I set the comment and the rush of warmth that comes with it aside. It’s big—Ava trusting me, Ava trusting anyone, after what she’s been through.
“Okay, what’s the secret?”
Ava stops and puts the bucket down. “She has a big dog named Monster. Really big. He lies on her legs every night when she’s sleeping, because she thinks he doesn’t like being alone in the dark either.
And even though she gets leg cramps because he’s like a hundred pounds, she said it’s worth it because she hasn’t walked in her sleep a single time since she got Monster.
So, I’m going to ask Mom if we can get a really big dog.
” She takes a deep breath and looks at me, waiting.
I bite off a laugh because her expression is so sweetly earnest. “How about I ask Bear if he’ll loan Hilda and Rocky for a few days?

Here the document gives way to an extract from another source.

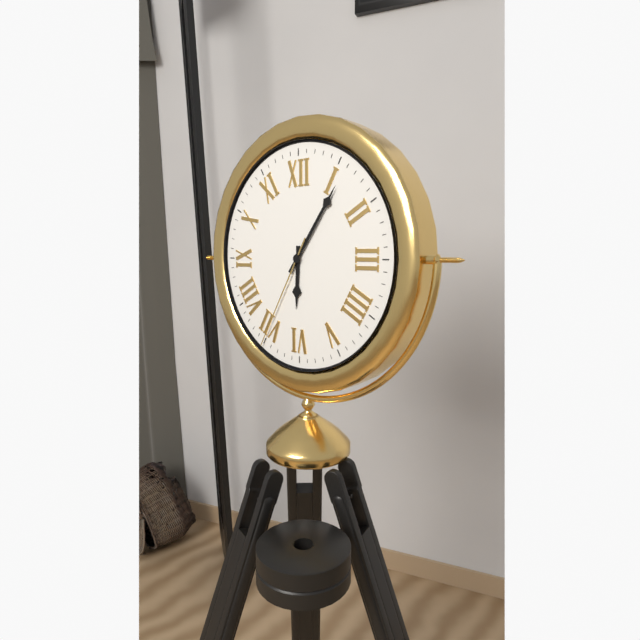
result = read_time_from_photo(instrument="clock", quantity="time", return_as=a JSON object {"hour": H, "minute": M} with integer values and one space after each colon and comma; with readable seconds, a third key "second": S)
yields {"hour": 6, "minute": 6, "second": 35}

One dog for each leg.”
A spark of pure joy flits across her face, then she purses her lips. “I’d have to tie them to my legs to make them stay.”
“True. They don’t like to be too far from the cattle they protect.” Hilda and Rocky, Bear’s livestock guardian dogs, spend most of their time outside. If they’re inside for too long, they get antsy and pace.
“Meatball it is, then. I’ll ask Bear.”
“Would you really?”
“If I say it, I’ll do it.”
“Do you think he’ll sleep on my legs?”
“Meatball will sleep anywhere.” I chuckle. “But you’ll have to see if your Mom’s okay with a big dog lying on you all night. She might be afraid you’ll wake up with pancake legs.”
She giggles.
While we gather up wild blackberries, Ava belts out pop songs—a good bear deterrent—and I think of Wren.
Frustratingly prickly, beautiful Wren. I’ve seen her around Paradise Springs before today.
A couple times downtown, sitting on a bench, alone, sipping her coffee, and once when I passed her at Meyer’s Crossing.
She’s noticeable, even when she’s surrounded by the clumps of tourists milling around due it being the height of tourist season.
Is Ava right, though? Is she here for reasons other than a simple vacation?
When we arrive at May Ranch, the sky is gray, heavy, and suffocatingly close.
“Get some riding in before the rains hit,” I tell Ava.
“Text me, and I’ll take you back to town when you’re done.
Make sure you help Lacy get the horses settled in for the storm.
Bear and I’ll be out in the south pasture. ”
She hops out of the truck. “Okay,” she calls out before slamming the door shut and rushing toward the wooden steps that lead up to the main entrance of May Ranch.